Second, philosophically speaking, there is no reason to believe that Turkey could not have achieved this same result several decades ago had the people stood up to the military and on the side of civilian government – despite potential disagreements with some details of various political groups, the people (Egyptian or Turkish) need to support the independence of a civilian government. Moreover, given SCAF’s conditions for civilian control, allowing them to perpetuate control and limit civilian government to their liking would be disastrous and lead us to a Mubarak 2.0 (not forgetting that they supported v1.0 for decades).
Finally, most commentators believe it is EU demands on Turkey that led to the gradual transition to civilian power – a constraint that the Egyptian military does not face. Turkey’s democratic changes, which remain far from complete, happened despite the military, not because of it. This is most evident in the effect EU demands have had on the MGK (Milli Güvenlik Kurulu, considered the institutionalization of the Turkish military’s influence over politics) a body that can be considered very similar to today’s SCAF. Based on the Copenhagen criteria – requirements for Turkey to enter EU negotiations – the Turkish parliament passed a number of reforms, most recently in 2003 with the “seventh reform package” which most importantly made it possible to appoint a civilian head to the MKG, limited their control of media (radio and TV) and disbanded its Public Relations Command which covertly influenced public opinion by issuing public statements on political developments and government actions.
Let us realize the benefits Turkey is enjoying and, through understanding the reasons why, be more driven to demanding accountability of our government. In most democratic nations military budgets are in the public domain, national security issues are subject to parliamentary oversight, and, they key difference: the military executes, rather than makes, national security policy – therefore, having foreign policy under the purview of the public.

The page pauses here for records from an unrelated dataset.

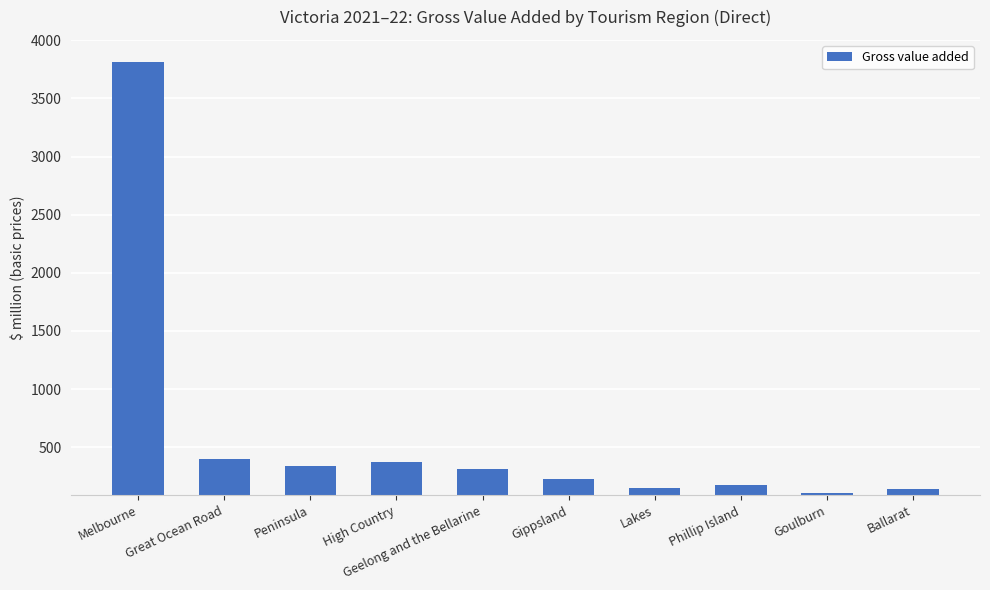

What is the ratio of the value at Ballarat to the value at Geelong and the Bellarine?

0.5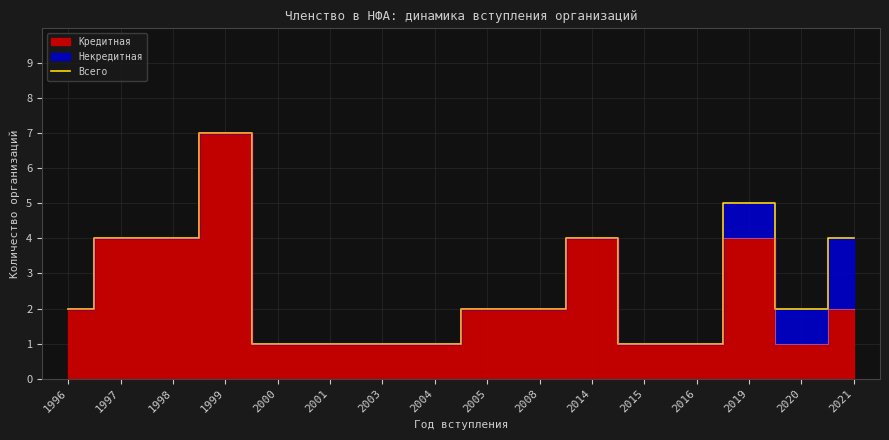

What value does the data have at 2000?

1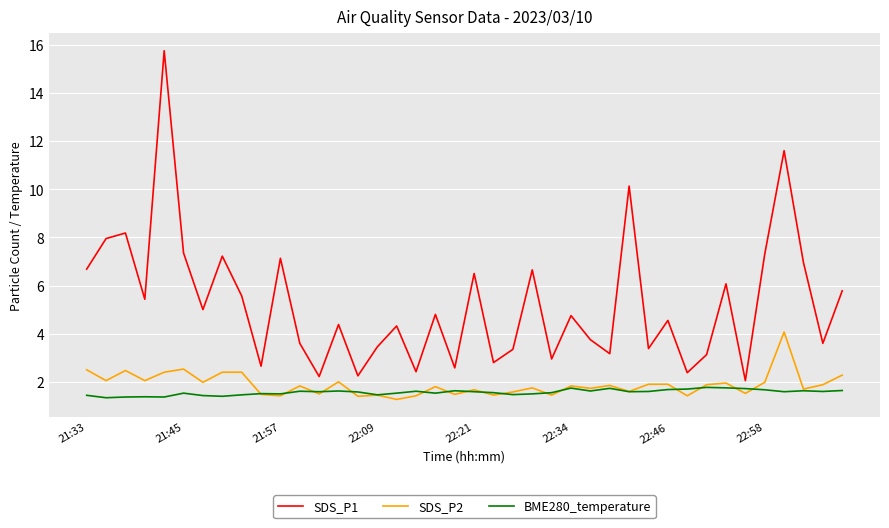

Which series has the largest range (max minus min)?

SDS_P1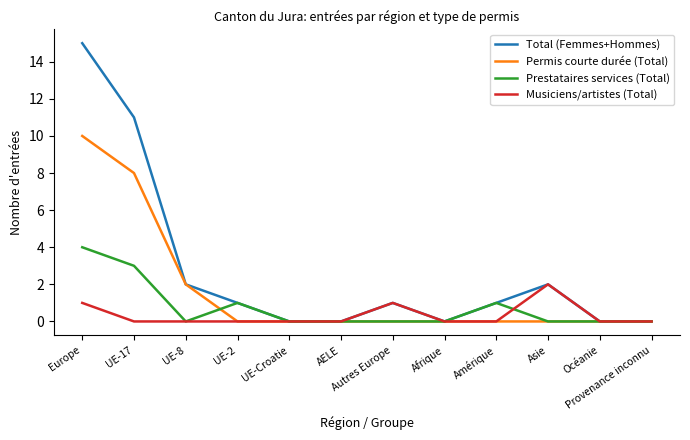

What is the difference between the highest and lowest values at UE-2?

1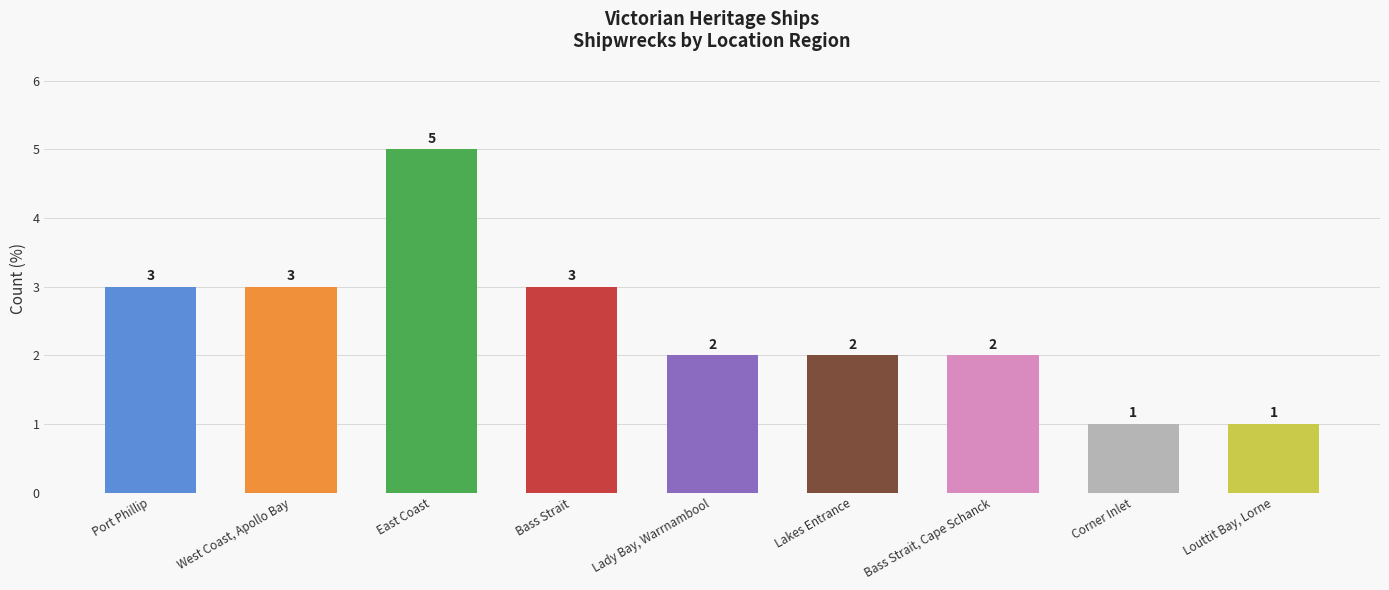

Are the bars grouped side by side (vs. stacked)?

No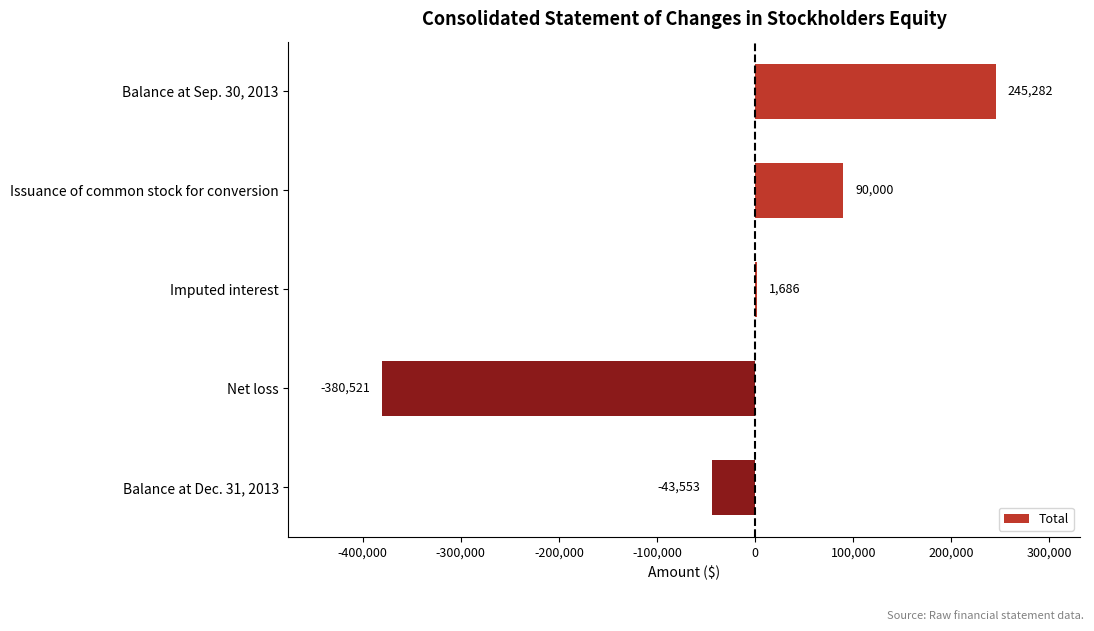

How many values are above zero?

3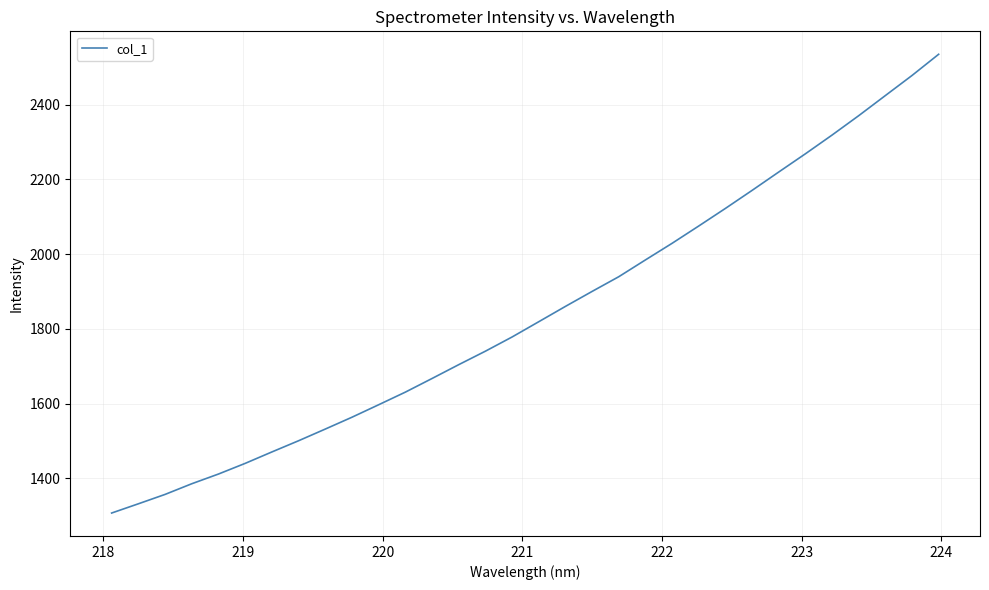

What is the smallest value displayed?

1307.2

After 8 Turks were killed by Israeli Defense Forces during the Gaza flotilla incident, the embassy in Ankara was not stormed. While there were "dozens" of stone throwing individuals - there was not wholesale craze as we witnessed on 9/9/2011 because the Turkish people knew their government would stand up for their citizens blood - in Egypt citizens felt they needed to make sure Israel heard Egyptian complaints since they had no faith that the SCAF would do so.